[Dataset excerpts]
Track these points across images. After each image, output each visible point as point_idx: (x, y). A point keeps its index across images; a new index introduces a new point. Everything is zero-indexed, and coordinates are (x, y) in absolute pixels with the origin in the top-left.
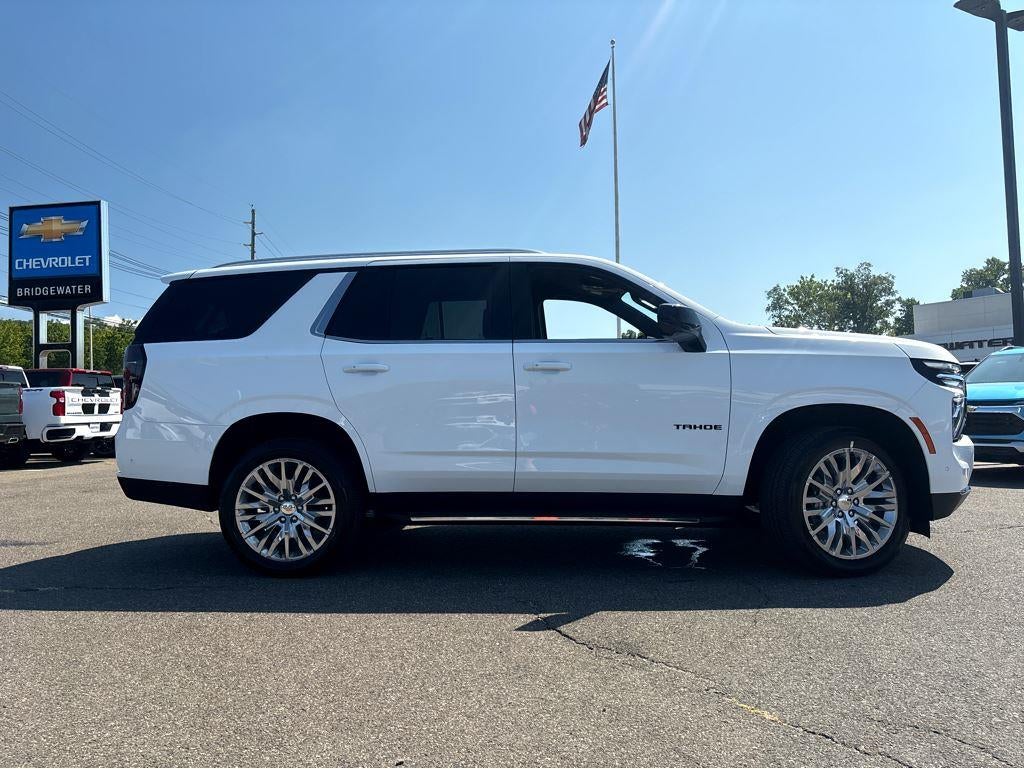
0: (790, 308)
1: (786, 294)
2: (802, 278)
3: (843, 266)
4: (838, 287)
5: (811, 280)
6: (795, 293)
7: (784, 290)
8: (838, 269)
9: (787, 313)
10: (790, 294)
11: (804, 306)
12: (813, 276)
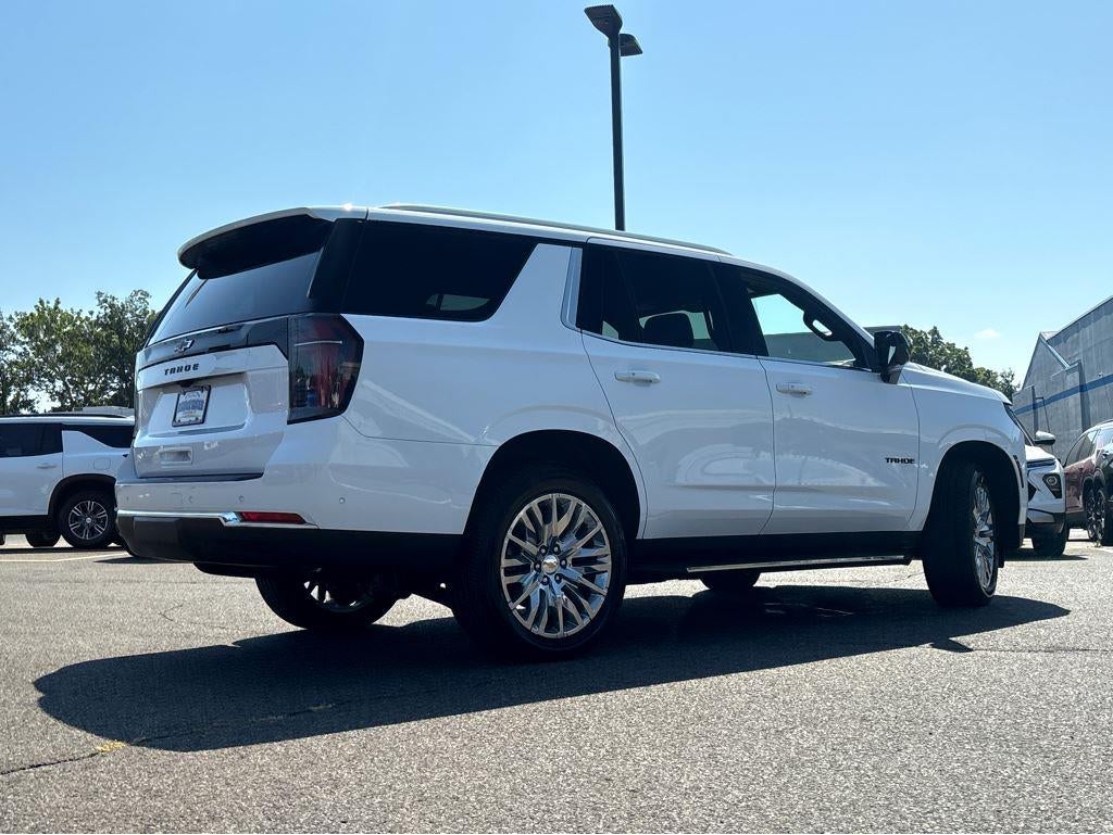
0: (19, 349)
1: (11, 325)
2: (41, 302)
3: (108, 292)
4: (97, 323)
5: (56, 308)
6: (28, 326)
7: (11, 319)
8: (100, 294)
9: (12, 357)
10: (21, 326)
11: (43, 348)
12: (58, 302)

==

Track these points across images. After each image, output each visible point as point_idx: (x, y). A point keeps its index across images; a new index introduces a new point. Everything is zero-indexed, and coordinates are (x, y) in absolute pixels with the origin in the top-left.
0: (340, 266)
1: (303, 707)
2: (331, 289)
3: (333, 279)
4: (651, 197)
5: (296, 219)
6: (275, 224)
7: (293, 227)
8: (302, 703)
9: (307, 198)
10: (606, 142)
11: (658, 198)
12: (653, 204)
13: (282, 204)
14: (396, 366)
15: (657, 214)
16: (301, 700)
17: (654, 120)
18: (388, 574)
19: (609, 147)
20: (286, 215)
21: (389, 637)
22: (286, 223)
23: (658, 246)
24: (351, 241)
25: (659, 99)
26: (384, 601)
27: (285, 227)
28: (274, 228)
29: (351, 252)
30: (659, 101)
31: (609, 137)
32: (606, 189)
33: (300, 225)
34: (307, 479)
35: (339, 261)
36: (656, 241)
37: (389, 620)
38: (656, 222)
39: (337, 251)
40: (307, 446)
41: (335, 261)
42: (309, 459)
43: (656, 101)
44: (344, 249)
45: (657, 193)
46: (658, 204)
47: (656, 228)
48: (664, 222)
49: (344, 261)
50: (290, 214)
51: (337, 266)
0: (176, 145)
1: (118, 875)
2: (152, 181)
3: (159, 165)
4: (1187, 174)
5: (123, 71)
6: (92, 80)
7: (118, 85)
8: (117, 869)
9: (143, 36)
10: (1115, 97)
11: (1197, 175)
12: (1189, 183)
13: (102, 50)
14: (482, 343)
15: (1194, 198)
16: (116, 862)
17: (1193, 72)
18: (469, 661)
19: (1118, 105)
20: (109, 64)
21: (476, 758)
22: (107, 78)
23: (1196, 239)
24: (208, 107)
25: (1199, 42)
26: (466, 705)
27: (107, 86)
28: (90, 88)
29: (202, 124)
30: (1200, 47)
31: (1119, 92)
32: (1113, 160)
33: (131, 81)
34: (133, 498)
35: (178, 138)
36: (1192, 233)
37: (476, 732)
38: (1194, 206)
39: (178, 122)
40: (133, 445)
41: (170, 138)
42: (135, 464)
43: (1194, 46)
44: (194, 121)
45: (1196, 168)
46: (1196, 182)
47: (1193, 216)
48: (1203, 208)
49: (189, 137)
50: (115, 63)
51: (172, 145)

--

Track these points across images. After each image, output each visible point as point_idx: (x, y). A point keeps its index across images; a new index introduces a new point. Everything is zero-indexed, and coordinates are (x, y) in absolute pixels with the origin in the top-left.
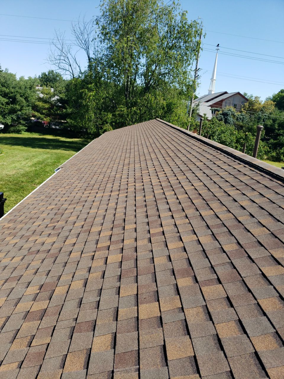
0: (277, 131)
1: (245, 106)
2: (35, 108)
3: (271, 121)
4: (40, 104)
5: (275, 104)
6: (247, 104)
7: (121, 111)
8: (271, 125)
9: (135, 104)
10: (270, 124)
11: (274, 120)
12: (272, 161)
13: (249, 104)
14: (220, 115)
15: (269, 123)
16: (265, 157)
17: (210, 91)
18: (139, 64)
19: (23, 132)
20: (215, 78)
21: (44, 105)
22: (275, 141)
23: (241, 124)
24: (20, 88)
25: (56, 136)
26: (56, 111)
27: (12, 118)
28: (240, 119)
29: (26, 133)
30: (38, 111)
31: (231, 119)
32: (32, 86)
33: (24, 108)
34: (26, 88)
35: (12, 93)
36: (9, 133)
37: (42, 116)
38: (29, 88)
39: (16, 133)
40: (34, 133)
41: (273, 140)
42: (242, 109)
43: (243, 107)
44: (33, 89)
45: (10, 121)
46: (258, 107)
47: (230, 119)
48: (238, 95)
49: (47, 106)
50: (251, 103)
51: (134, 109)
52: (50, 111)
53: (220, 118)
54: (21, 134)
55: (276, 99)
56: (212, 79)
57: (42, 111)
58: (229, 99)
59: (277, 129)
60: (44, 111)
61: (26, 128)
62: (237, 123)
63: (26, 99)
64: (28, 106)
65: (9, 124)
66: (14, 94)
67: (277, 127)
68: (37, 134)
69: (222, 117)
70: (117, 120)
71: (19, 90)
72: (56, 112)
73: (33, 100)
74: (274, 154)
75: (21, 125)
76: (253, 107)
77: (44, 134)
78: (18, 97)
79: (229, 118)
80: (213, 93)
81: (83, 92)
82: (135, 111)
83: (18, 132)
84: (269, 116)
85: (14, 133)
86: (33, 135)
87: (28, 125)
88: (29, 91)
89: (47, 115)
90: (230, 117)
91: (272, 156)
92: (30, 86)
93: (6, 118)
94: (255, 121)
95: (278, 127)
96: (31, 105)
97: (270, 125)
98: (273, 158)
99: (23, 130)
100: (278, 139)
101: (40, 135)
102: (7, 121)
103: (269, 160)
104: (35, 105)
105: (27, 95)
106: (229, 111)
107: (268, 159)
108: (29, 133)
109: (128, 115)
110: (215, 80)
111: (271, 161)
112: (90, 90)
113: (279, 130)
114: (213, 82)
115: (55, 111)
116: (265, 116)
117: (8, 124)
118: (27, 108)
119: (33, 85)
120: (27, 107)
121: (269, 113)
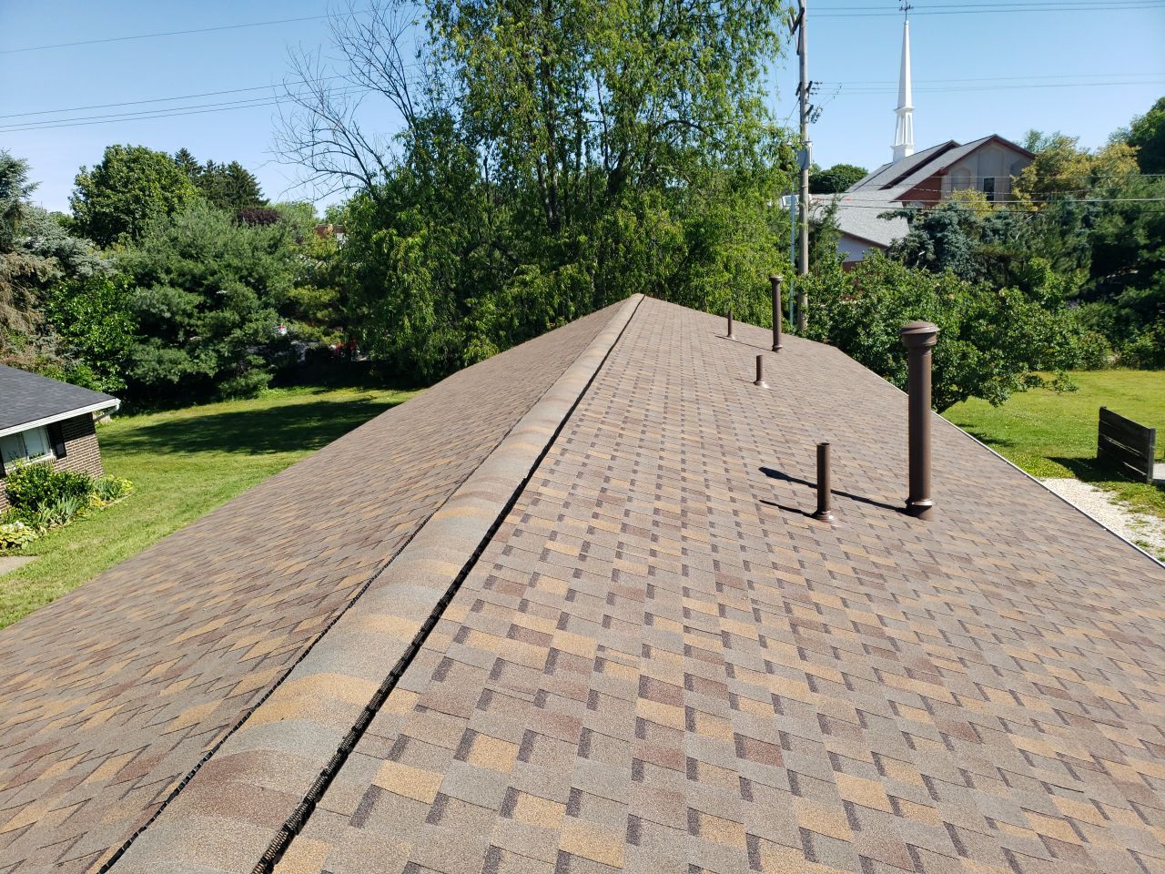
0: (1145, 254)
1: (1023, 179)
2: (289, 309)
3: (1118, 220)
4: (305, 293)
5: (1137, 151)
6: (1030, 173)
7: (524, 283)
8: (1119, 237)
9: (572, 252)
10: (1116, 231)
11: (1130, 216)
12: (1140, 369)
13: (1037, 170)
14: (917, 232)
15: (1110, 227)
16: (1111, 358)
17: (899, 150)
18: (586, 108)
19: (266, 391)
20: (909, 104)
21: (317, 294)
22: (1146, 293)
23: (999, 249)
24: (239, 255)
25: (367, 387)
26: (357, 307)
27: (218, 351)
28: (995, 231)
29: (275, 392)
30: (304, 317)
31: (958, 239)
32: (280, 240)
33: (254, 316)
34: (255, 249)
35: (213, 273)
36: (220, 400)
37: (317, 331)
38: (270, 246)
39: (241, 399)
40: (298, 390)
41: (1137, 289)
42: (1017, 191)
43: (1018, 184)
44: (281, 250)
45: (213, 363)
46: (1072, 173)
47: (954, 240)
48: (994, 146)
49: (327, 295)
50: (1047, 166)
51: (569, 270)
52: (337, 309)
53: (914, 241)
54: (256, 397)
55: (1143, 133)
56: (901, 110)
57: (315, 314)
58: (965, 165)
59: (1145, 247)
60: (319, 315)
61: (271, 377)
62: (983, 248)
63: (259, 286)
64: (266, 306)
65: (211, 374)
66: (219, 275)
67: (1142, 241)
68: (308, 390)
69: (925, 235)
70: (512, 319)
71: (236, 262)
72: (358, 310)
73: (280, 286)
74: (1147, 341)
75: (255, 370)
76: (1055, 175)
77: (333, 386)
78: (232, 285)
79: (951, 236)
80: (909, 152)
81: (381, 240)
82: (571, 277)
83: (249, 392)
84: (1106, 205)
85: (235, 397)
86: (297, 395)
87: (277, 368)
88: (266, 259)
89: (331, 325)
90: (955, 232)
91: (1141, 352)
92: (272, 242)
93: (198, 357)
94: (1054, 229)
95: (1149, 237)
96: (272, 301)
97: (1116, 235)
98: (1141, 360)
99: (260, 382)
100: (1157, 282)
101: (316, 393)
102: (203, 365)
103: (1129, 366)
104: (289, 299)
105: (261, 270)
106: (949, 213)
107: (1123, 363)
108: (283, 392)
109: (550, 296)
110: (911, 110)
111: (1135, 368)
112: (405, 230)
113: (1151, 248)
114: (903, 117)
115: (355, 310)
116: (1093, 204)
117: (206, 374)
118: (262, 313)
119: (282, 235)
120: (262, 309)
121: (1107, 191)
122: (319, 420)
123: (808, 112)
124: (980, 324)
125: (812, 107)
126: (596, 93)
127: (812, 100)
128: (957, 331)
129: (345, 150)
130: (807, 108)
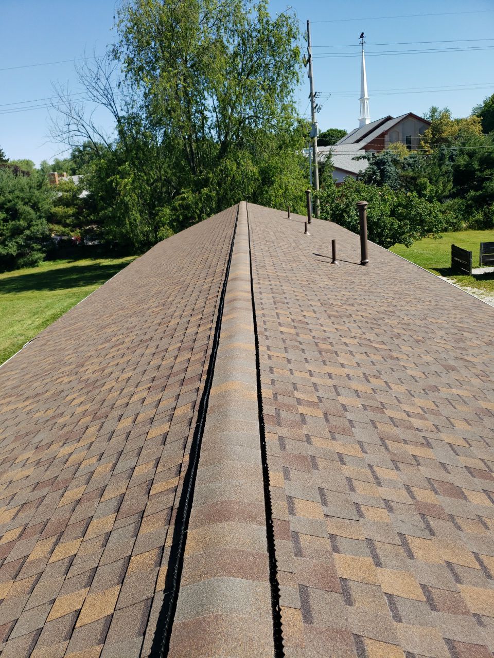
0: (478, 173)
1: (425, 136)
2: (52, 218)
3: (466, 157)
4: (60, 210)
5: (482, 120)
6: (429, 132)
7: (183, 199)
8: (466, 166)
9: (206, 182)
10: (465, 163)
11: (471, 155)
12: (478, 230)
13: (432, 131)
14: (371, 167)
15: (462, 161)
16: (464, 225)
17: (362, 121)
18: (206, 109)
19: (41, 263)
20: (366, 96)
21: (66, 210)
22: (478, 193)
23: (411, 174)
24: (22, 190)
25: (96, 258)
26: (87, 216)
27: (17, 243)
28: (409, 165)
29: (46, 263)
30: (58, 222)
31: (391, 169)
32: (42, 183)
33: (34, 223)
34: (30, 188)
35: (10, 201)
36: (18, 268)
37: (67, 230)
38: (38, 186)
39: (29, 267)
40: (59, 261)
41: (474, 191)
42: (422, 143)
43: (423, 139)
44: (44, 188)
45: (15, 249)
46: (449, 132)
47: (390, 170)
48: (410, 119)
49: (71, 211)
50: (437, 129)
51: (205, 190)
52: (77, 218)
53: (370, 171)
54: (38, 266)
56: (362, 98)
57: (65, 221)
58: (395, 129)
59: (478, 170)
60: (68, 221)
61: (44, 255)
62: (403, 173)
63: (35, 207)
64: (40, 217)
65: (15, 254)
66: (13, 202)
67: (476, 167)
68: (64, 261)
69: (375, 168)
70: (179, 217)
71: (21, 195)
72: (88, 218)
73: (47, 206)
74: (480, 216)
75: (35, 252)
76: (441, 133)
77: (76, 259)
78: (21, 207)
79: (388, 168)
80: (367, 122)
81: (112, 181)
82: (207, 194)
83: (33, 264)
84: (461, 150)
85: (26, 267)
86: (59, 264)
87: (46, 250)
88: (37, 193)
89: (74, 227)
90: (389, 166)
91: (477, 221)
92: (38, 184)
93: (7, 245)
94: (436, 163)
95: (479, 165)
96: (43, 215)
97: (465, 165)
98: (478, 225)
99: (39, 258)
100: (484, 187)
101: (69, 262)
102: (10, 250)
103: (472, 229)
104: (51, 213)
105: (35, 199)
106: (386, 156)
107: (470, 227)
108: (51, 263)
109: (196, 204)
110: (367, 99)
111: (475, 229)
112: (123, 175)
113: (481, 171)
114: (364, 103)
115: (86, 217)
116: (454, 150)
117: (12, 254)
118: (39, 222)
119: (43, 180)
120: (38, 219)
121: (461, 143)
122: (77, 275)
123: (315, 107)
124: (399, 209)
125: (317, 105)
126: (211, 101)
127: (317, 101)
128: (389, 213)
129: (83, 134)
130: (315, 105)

About this task —
Quote everything from the row containing "122: (319, 420)" down to the row containing "9: (206, 182)", with both of those rows included. Omit the pictures from your answer.

Expected answer —
122: (319, 420)
123: (808, 112)
124: (980, 324)
125: (812, 107)
126: (596, 93)
127: (812, 100)
128: (957, 331)
129: (345, 150)
130: (807, 108)
0: (478, 173)
1: (425, 136)
2: (52, 218)
3: (466, 157)
4: (60, 210)
5: (482, 120)
6: (429, 132)
7: (183, 199)
8: (466, 166)
9: (206, 182)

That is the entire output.